For Facebook, this is akin to a warning shot from brands, he said, adding that whatever happens temporarily is not going to affect Facebook in any way as brands have also not said that they are permanently cutting ties with the platform.

“There is a need for a permanent solution, which will not be found only by advertisers pulling out. The solution for this will also emanate from technology. A solution needs to be found to disallow the fundamental issue of hate speech on such platforms...The solution to this will be largely technology based and less human interference based, I feel,” said Ashish Bhasin, CEO, APAC and Chairman, India - Dentsu Aegis Network.

‘Woke’ consumers

Meanwhile, with increasing activism in social media, this consciousness is starting to build up and a group of ‘woke’ consumers has begun to emerge in India, said Mathias.

Brands in India have also stood up for various causes or purposes, pointed out Subramanyeswar. “People are warming up to the idea of brands taking a stance. That’s the reason why you see a lot of purpose-led brand building in the last 5-10 years.”

People are no longer looking at engagements with companies like just another commercial transaction, said Subramanyeswar.

“People are looking at themselves as being part of something bigger. ‘When I am buying this brand, what am I buying into? Is it something far beyond the transaction that I am doing?

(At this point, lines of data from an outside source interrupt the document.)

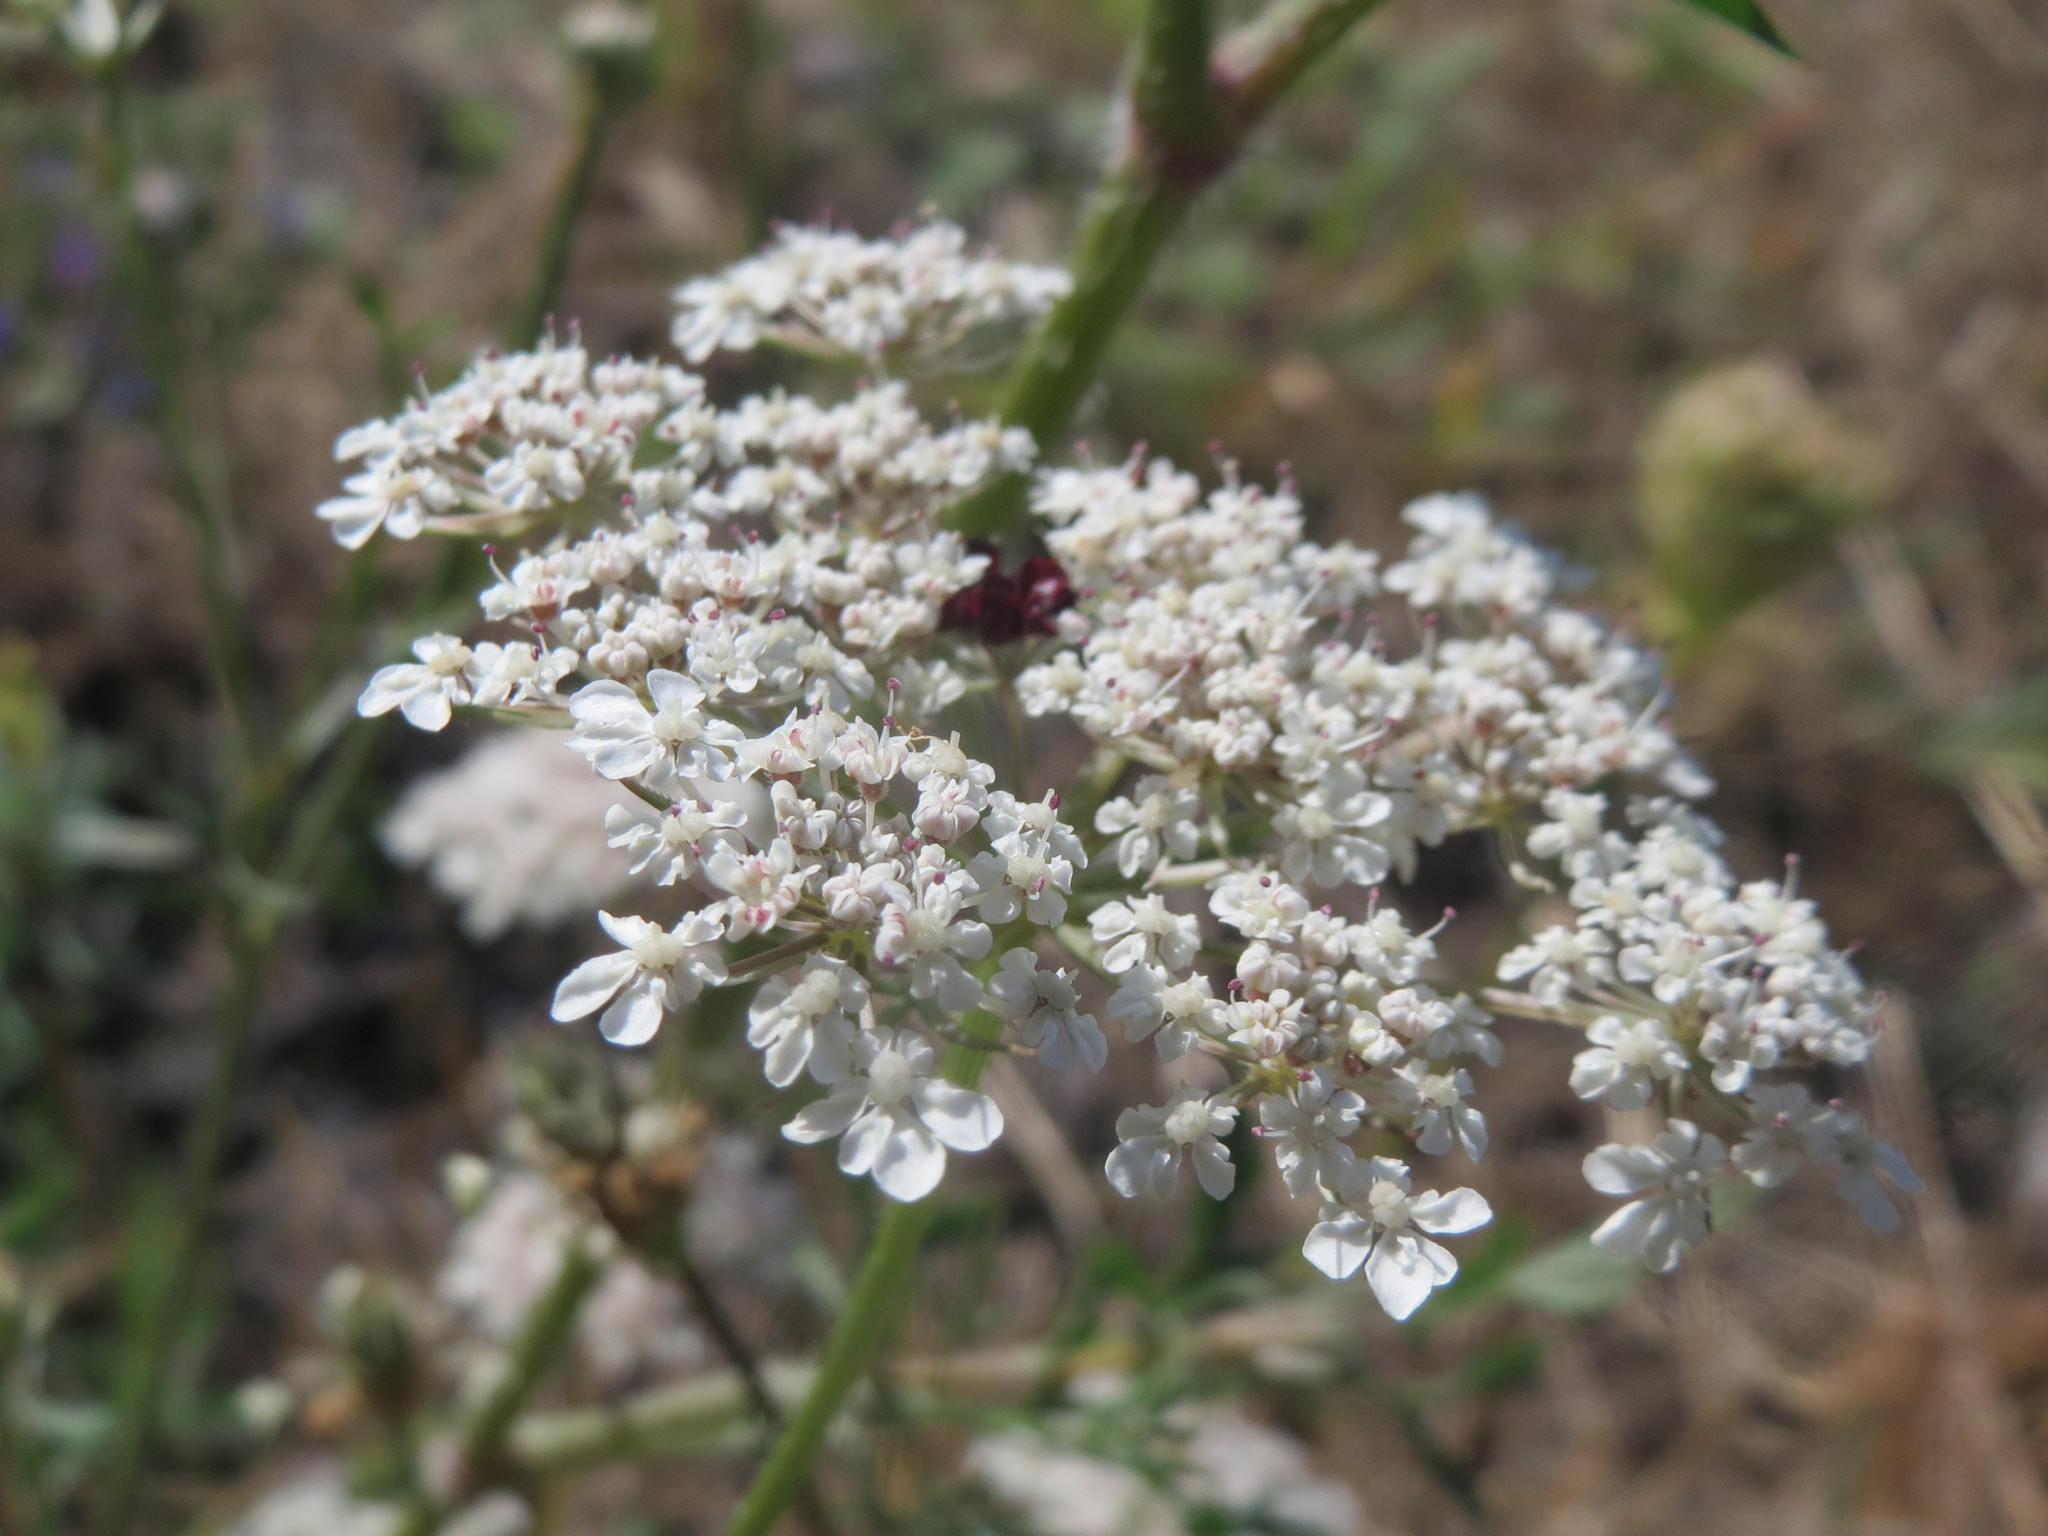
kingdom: Plantae
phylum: Tracheophyta
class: Magnoliopsida
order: Apiales
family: Apiaceae
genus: Daucus
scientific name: Daucus carota
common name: Wild carrot
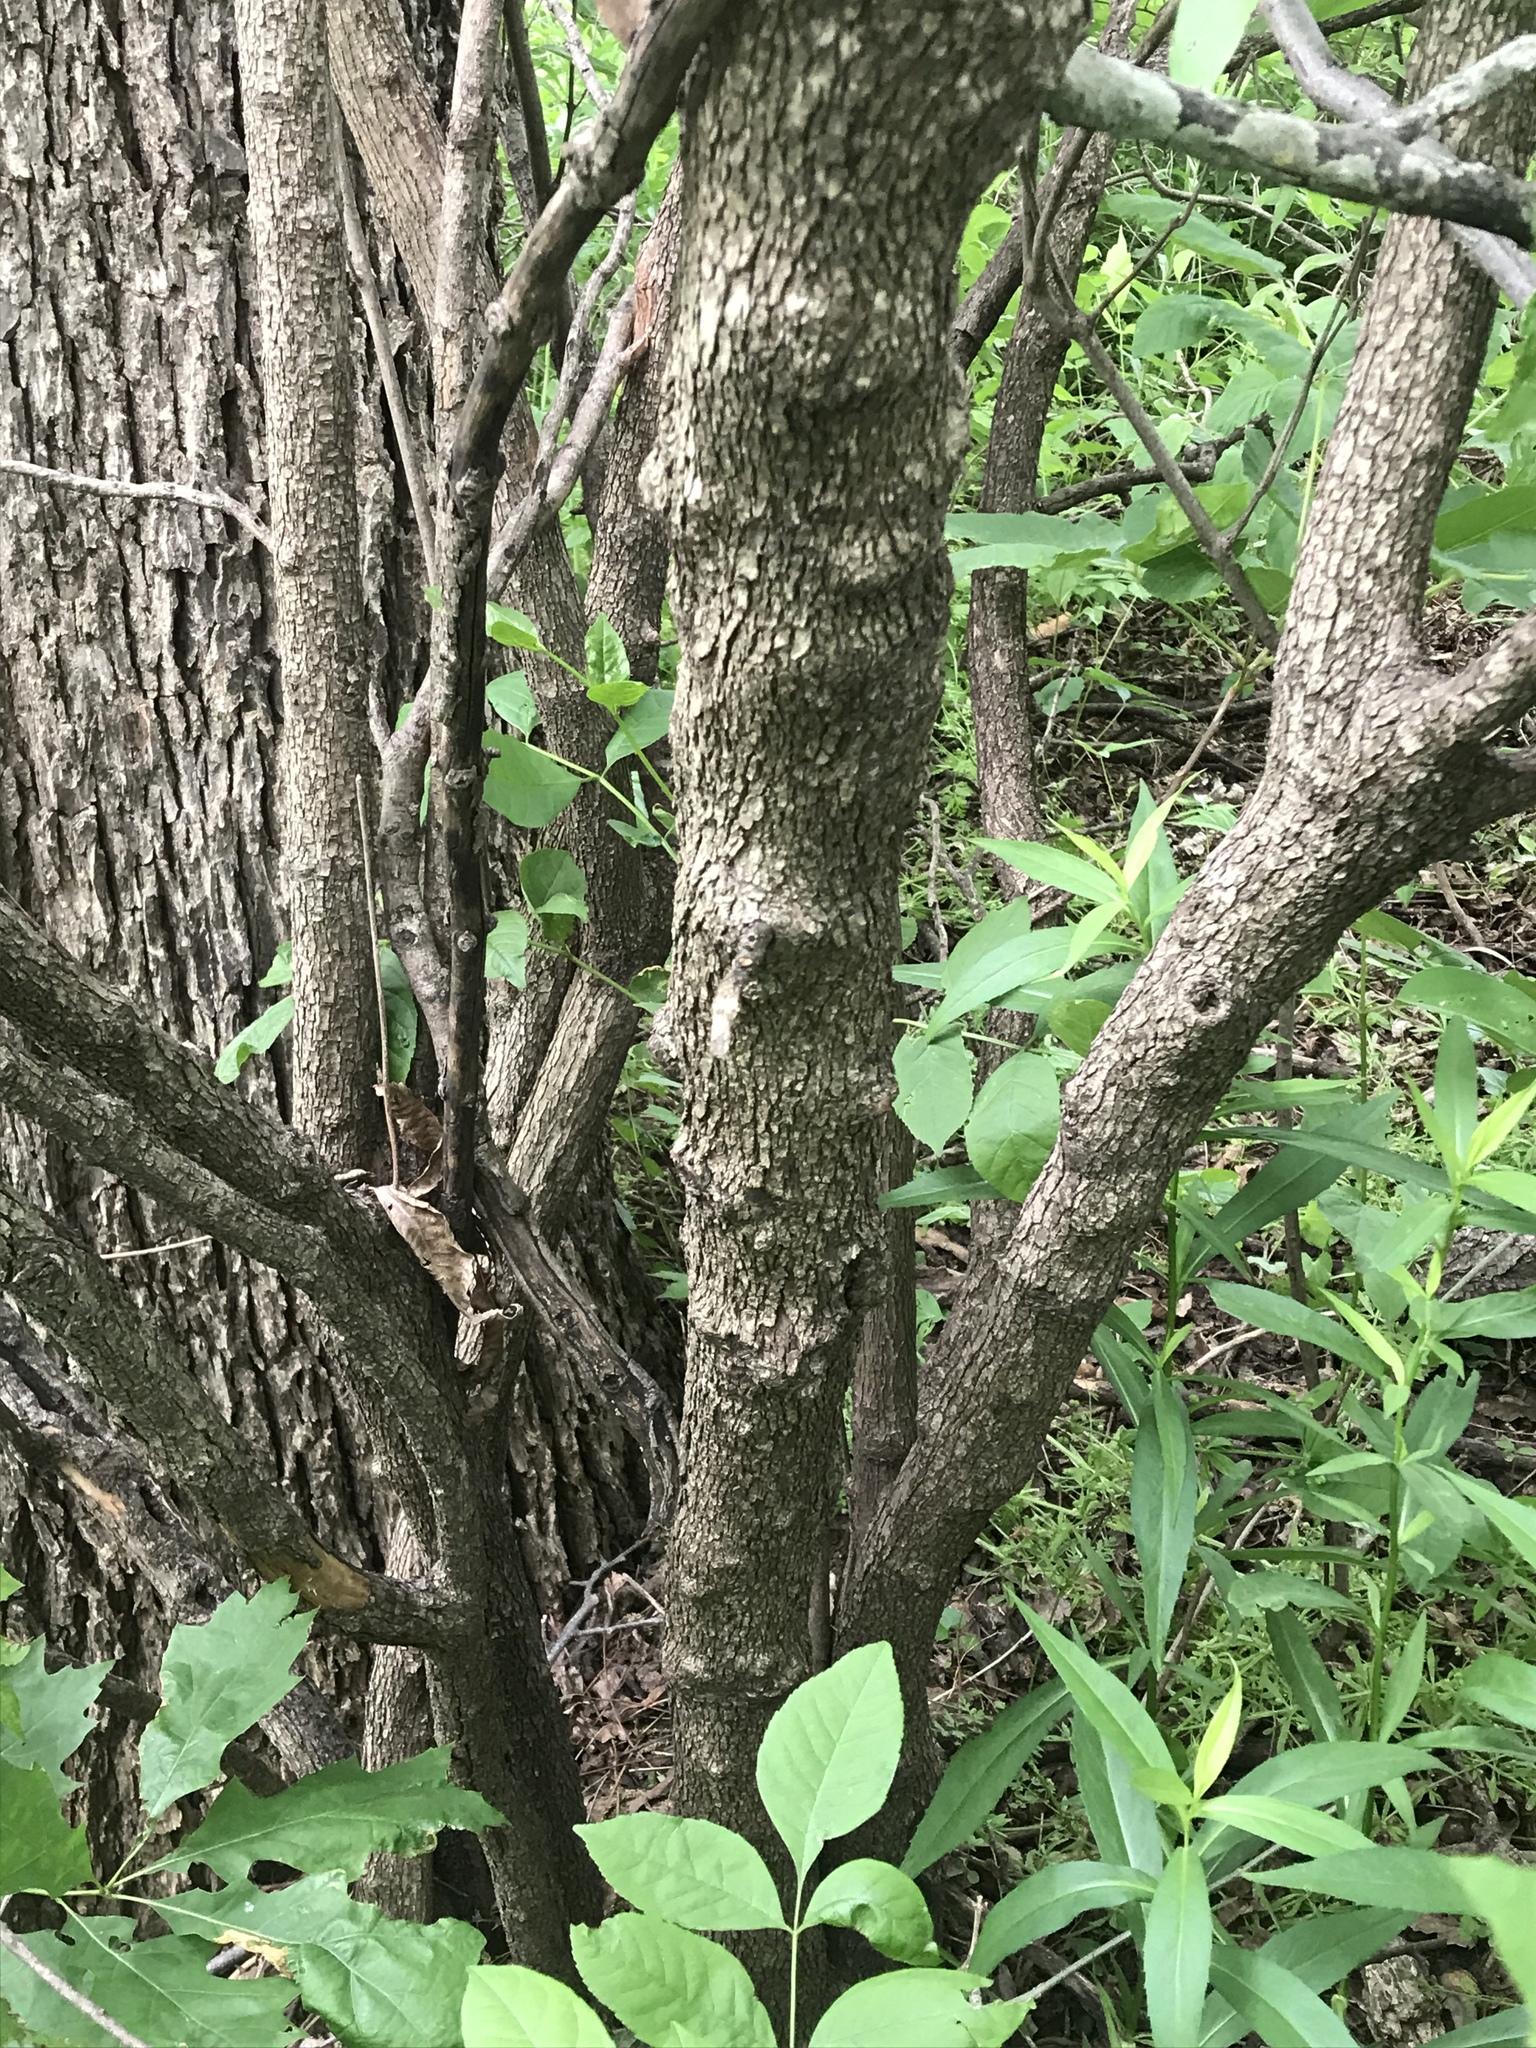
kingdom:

That’s what motivates and excites me about the brand.’ That will happen in India also — we are not far away from that,” he explained.

Unlike before, when companies had strong product differentiators, now, it’s only when the brands are led by a purpose and when they take a stance that they would end up having a sustainable advantage over the others, he added. However, people in India still haven’t warmed up to the idea of brands taking political stances, he said.

So, will anything at all change due to the recent Facebook controversy?

“Brands will continue to use their media budgets based on commercial considerations — of reach and impact — but may start getting conscious of the editorial environment they advertise in. This can intensify if consumers, especially millennials, publicly call out their discomfort of their favourite brands for advertising in media that seem to propagate hate speech,” said Mathias.

In an increasingly polarised world, consumers will include a brand’s stand on key issues when evaluating their purchase decisions, he said.